In the spotlight: Pauline Darley’s 8 tips for the soon-to-be professional photographer
In the spotlight is an article series featuring up-and-coming shutterbugs that are about to put their mark on the world. In this third and final feature with beauty and fashion photographer Pauline Darley, she shares her 8 things to think about when you are on your way to becoming a young photographic entrepreneur.
I started working in photography early – I was 20 years old when I became a professional photographer and I have learned a lot in the past 7 years. I have been thinking long and hard about the tips I would like to give anyone who aspires to become a professional photographer.
Work, work, work
For me, working hard is the key. Being a photographer often means working freelance. We are lucky enough to be able to arrange our own photo shoots, so get creative! When I was starting out, I took photos every day and edited them the same evening. This is how I have worked for years, and I think it’s really helped me to progress. I tried out different lighting, different compositions, different environments to find my style. I don’t think you should ever settle for what you’re doing now – even if it works you always have to think about growing and developing. So here’s my advice: whenever you have a few days off, arrange some photo shoots!
Work with others
Contract negotiation, managing orders and so on aren’t skills you’re born with, especially when dealing with a complicated administrative system. Don’t be afraid to pay someone to manage all that for you (it’ll save you a lot of stress!), and learn from other photographers. Ask for their advice and their help. It’s important to have a good network around you – good friends, a good team who you can rely on and who you can trust. For me, a good team is the secret of a good photo shoot.
This is an essential for me. Keep on top of your emails, your files, your hard drives, your photo shoots. There’s too much to say in just a few lines but you’ve got to be organised to make progress.
Do what you want to do
I don’t know if there is really one “trick” to becoming a successful photographer; for me, my trick is to always do what I want to do. I photograph a huge range of subjects – some natural, others more eccentric; in a studio, outdoors; portraits, fashion, beauty and so on – but I love it all! And I never wanted to settle on one thing. I need to try things out. I do what I want to do in the moment. Clients will want certain things and maybe fate is playing a part in my career path, but I’ve stopped wondering about that for now. One piece of advice I would give is to please yourself above all else! Don’t take photos for other people, do it just for yourself.

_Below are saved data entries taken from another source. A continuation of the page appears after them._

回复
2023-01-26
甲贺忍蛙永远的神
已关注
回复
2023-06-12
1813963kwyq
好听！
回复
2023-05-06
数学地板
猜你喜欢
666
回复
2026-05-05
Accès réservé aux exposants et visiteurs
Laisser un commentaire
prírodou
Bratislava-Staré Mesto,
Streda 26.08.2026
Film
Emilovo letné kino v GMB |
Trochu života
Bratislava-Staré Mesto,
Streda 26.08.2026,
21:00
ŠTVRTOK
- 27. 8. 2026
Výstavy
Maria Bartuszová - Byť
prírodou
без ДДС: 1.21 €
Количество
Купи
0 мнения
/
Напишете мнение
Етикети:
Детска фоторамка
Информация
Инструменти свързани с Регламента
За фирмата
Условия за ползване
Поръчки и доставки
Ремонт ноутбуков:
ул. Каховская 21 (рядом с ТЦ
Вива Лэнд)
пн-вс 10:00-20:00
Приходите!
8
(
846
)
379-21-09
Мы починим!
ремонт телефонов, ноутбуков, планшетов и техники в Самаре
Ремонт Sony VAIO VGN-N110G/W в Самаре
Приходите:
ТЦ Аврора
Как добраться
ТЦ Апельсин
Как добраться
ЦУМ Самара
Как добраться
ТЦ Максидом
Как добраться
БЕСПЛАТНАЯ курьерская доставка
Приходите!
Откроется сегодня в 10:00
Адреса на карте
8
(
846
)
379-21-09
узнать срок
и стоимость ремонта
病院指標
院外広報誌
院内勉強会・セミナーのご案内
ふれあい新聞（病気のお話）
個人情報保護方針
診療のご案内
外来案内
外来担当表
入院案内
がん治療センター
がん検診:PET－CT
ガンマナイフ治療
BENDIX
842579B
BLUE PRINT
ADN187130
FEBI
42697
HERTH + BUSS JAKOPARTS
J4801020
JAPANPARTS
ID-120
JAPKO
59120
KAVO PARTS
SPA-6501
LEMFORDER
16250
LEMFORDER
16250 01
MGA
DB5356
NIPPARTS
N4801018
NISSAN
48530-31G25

There are two of these for me: the first is when your confidence takes a dive. We rarely like our own work – it happens to everyone and it’s not that big a deal. The best thing to do is to challenge yourself, to always push yourself further. Don’t spend too much time thinking things over and just act instead. The second low is when there are dips in demand, at certain times of year it can be difficult to work in the way you’d want to (during the holidays, etc.), but take that time for yourself, get away, think about ideas for photo shoots.
Know when to get away
Be able to say stop and take a break so you can recharge your batteries, and find or rediscover your inspiration. It’s very important but also very difficult to manage as a freelancer.
Try new things
Because that’s how you learn about yourself and how you can develop. Try new lighting, different compositions, different environments. Step outside your comfort zone and see what happens. Maybe it’ll be a complete disaster or maybe you’ll be surprised! You have to give it a go before you know. Learn the basics and then try them out. One step after another. And always remind yourself that you’re allowed to fail, you have to allow yourself that.
I don’t think that it’s necessarily a stupid idea that you have to change yourself to advance in life. What I mean is, to begin with, I was aware that I am quite a reserved photographer – I’m an introvert and that’s just who I am. I could never change that, so I worked on myself, on my strong points so I could adapt my personality to suit my work.